Identity Assurance is made up of many different areas of work, as you’d expect of a complex programme. Whether they’re focused on business processes, security, commercial models, government standards or anything else, they all share the common goal of producing results that are actually fit for purpose. And the only effective way to ensure that is to test – continually – with real people in real situations. This helps us to learn what works and, just as importantly, what doesn’t.
At the Open Identity Exchange (OIX) meeting on 15th February we presented one of the first ‘alpha’ projects. It’s running in South Yorkshire and involves a number of collaborating organisations: O2, the South Yorkshire Credit Union, e@SY Connects (South Yorkshire Public Services Partnership) and a company from Canada called SecureKey. Each one of these organisations needs to invest in projects like this and find ways to address the challenges of trust, identity and authentication.
The aim of this particular alpha project is to test the theory that if you make it easy for people to establish their identity when accessing digital public services, people will choose to access them digitally rather than pick up the phone or go to a branch. However, as years of exploring the concepts has shown, making this happen is not simple.

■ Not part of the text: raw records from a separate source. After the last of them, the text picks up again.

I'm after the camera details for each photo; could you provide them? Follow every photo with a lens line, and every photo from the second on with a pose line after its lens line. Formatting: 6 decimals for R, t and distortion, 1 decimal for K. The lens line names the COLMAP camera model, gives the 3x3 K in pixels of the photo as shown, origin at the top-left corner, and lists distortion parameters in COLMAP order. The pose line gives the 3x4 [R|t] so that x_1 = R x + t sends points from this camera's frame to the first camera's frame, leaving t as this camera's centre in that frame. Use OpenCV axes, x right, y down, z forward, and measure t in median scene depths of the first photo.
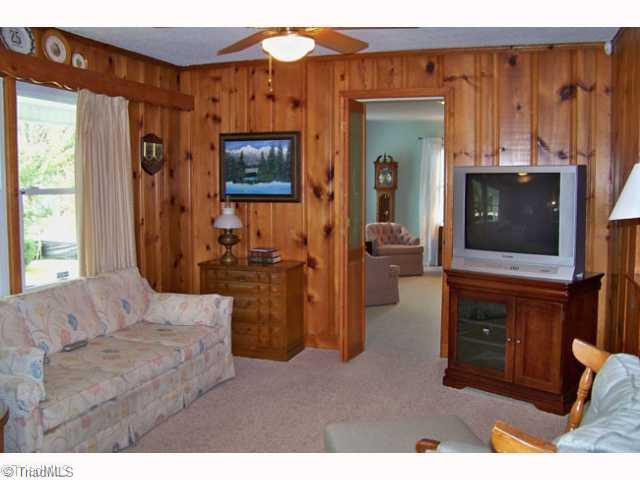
lens RADIAL K [[667.5, 0, 320.0], [0, 667.5, 240.0], [0, 0, 1]] dist [-0.106653, 0.009660]
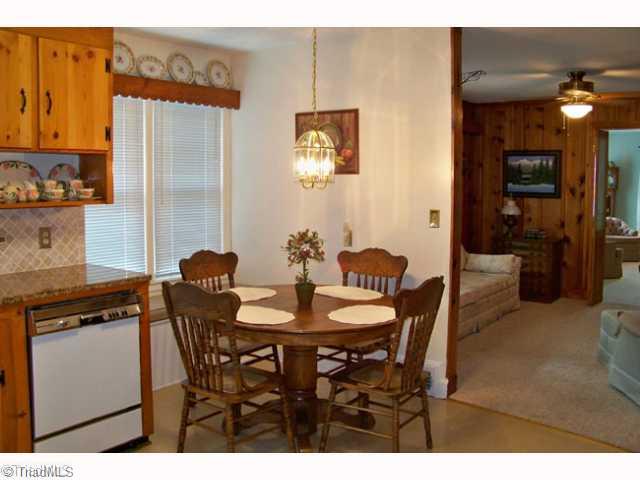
lens RADIAL K [[667.5, 0, 320.0], [0, 667.5, 240.0], [0, 0, 1]] dist [-0.106653, 0.009660]
pose [[0.958361, 0.036604, -0.283203, -0.121867], [-0.034674, 0.999329, 0.011826, 0.036132], [0.283446, -0.001514, 0.958987, -0.536540]]
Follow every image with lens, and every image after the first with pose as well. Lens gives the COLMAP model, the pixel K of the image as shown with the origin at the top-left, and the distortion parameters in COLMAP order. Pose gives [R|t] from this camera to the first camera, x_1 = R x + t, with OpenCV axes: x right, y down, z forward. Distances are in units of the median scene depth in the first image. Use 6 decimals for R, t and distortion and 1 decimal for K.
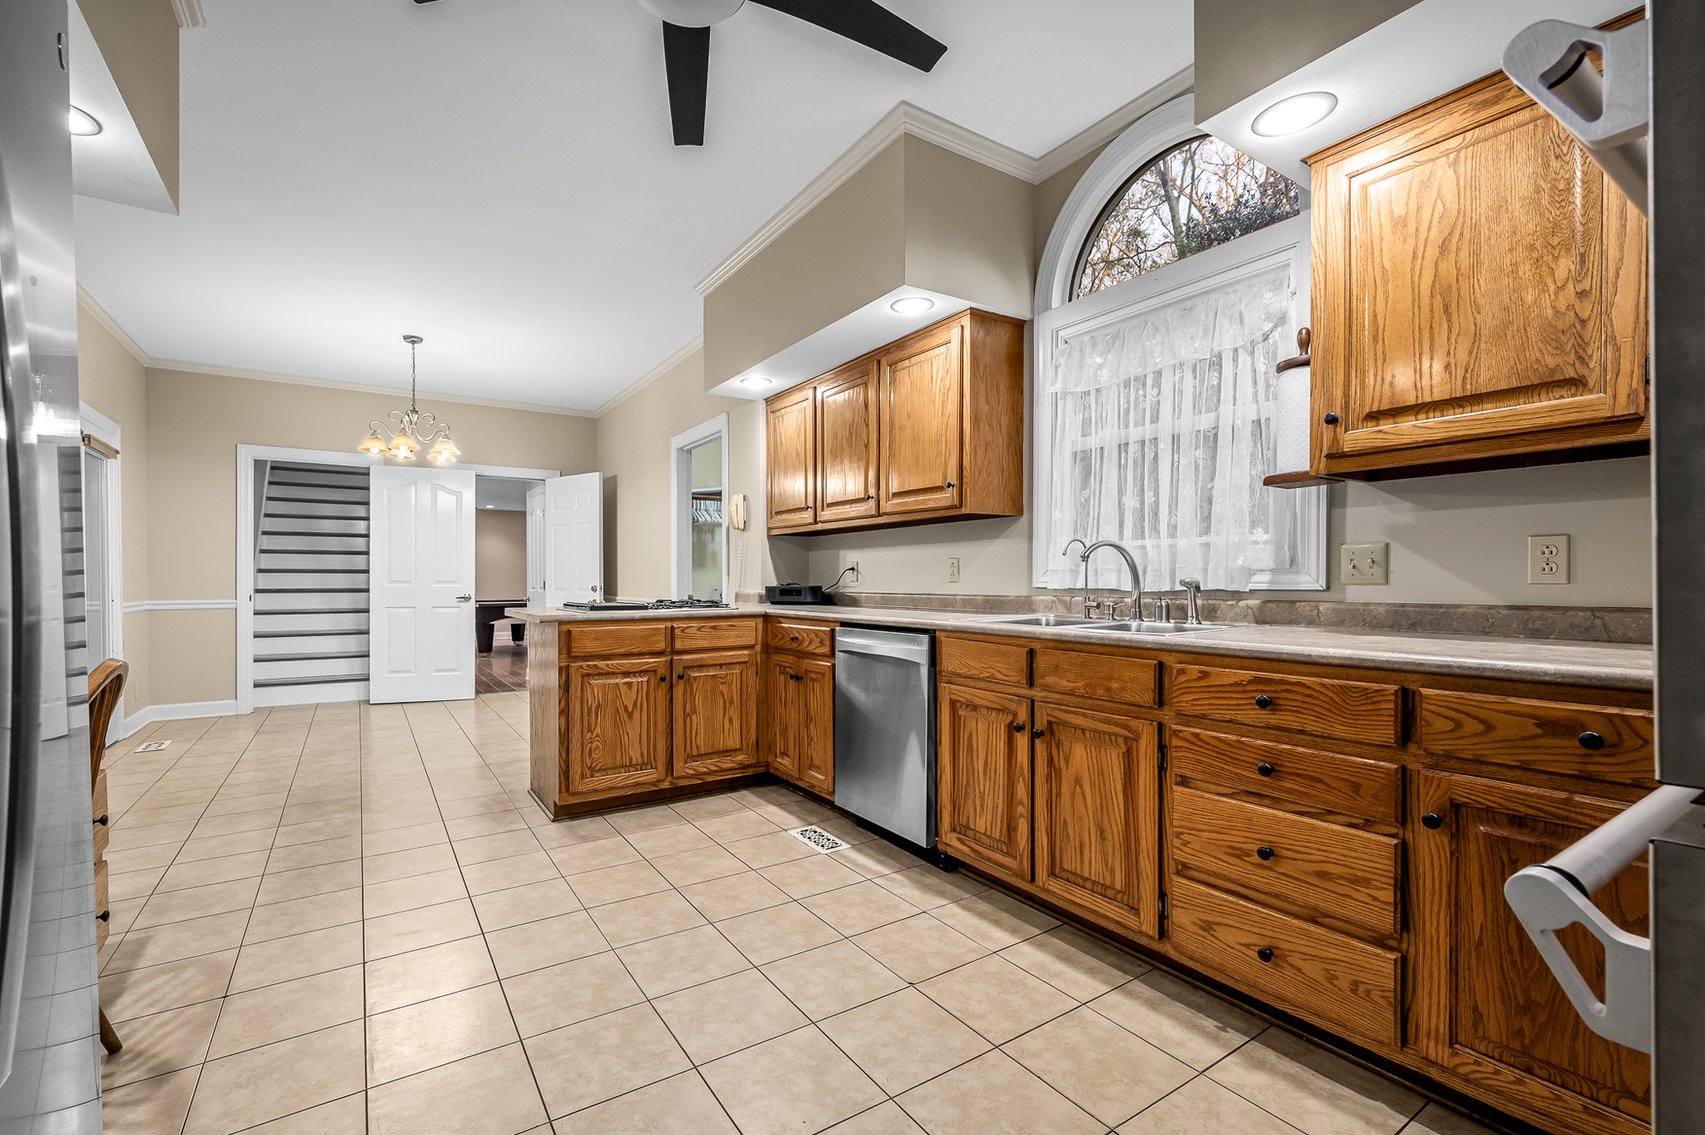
lens RADIAL K [[709.4, 0, 839.2], [0, 709.4, 600.9], [0, 0, 1]] dist [-0.004676, 0.000878]
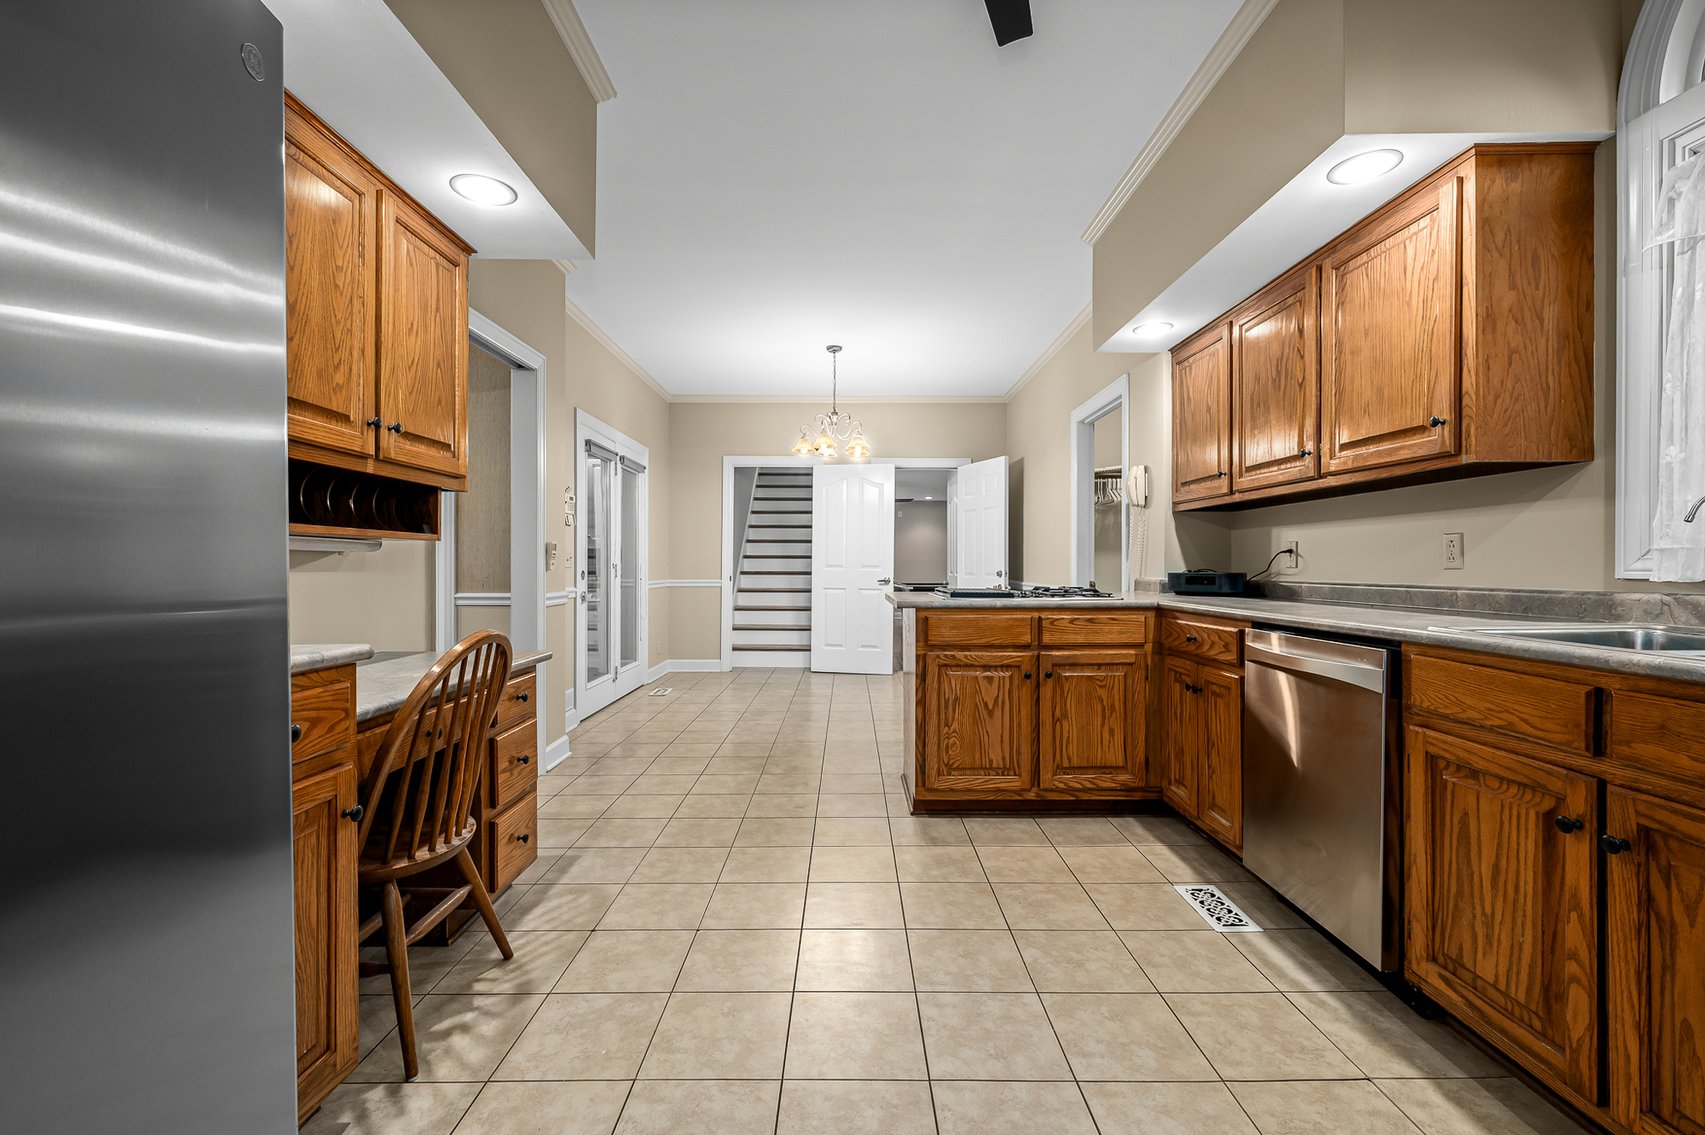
lens RADIAL K [[709.4, 0, 853.8], [0, 709.4, 569.2], [0, 0, 1]] dist [-0.004676, 0.000878]
pose [[0.839174, 0.005487, -0.543835, 0.055856], [-0.018017, 0.999681, -0.017714, -0.004680], [0.543564, 0.024663, 0.839005, 0.145186]]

It requires a lot of different organisations to collaborate – because no single organisation is responsible for everything required to create a solution.

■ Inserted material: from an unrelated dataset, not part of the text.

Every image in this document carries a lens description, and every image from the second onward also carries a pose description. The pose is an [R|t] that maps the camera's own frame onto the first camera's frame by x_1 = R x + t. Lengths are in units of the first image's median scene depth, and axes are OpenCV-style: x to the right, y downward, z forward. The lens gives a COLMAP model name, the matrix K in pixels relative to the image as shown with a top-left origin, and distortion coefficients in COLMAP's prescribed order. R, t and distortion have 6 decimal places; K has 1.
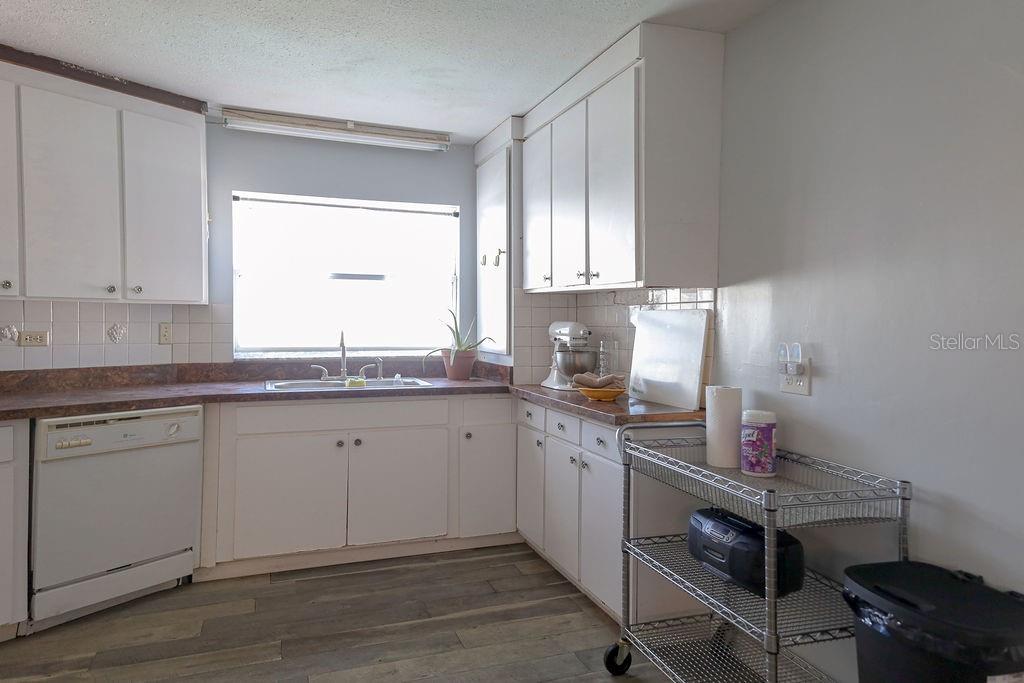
lens RADIAL K [[676.0, 0, 512.5], [0, 676.0, 336.7], [0, 0, 1]] dist [0.135050, -0.071137]
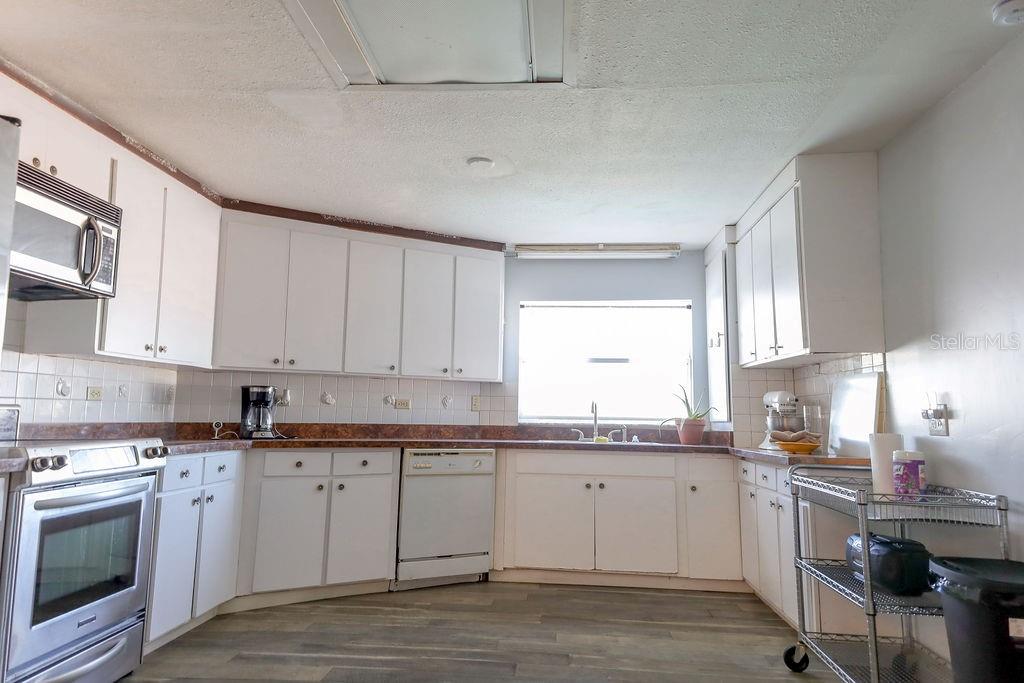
lens RADIAL K [[698.7, 0, 511.7], [0, 698.7, 335.8], [0, 0, 1]] dist [0.143087, -0.075469]
pose [[0.912470, -0.043445, -0.406831, 0.181265], [-0.017846, 0.989174, -0.145659, 0.076604], [0.408755, 0.140170, 0.901816, -0.322180]]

The presentation was about the initial phase of this alpha project which started in November. In terms of conclusions from this alpha it’s still very early days, but O2 have produced a video interviewing some of the participants here which gives a deeper insight into what it’s trying to achieve. We’ll be providing further updates at OIX meetings every 3 months or so.
We’ll also have similar presentations on other alpha projects that we’re running. You’ll be able to find dates for these meetings on the OIX website. They help us to get genuine insight into how digital services will actually be used, and that’s particularly important in making sure they’ll be useful and relevant for all areas of society.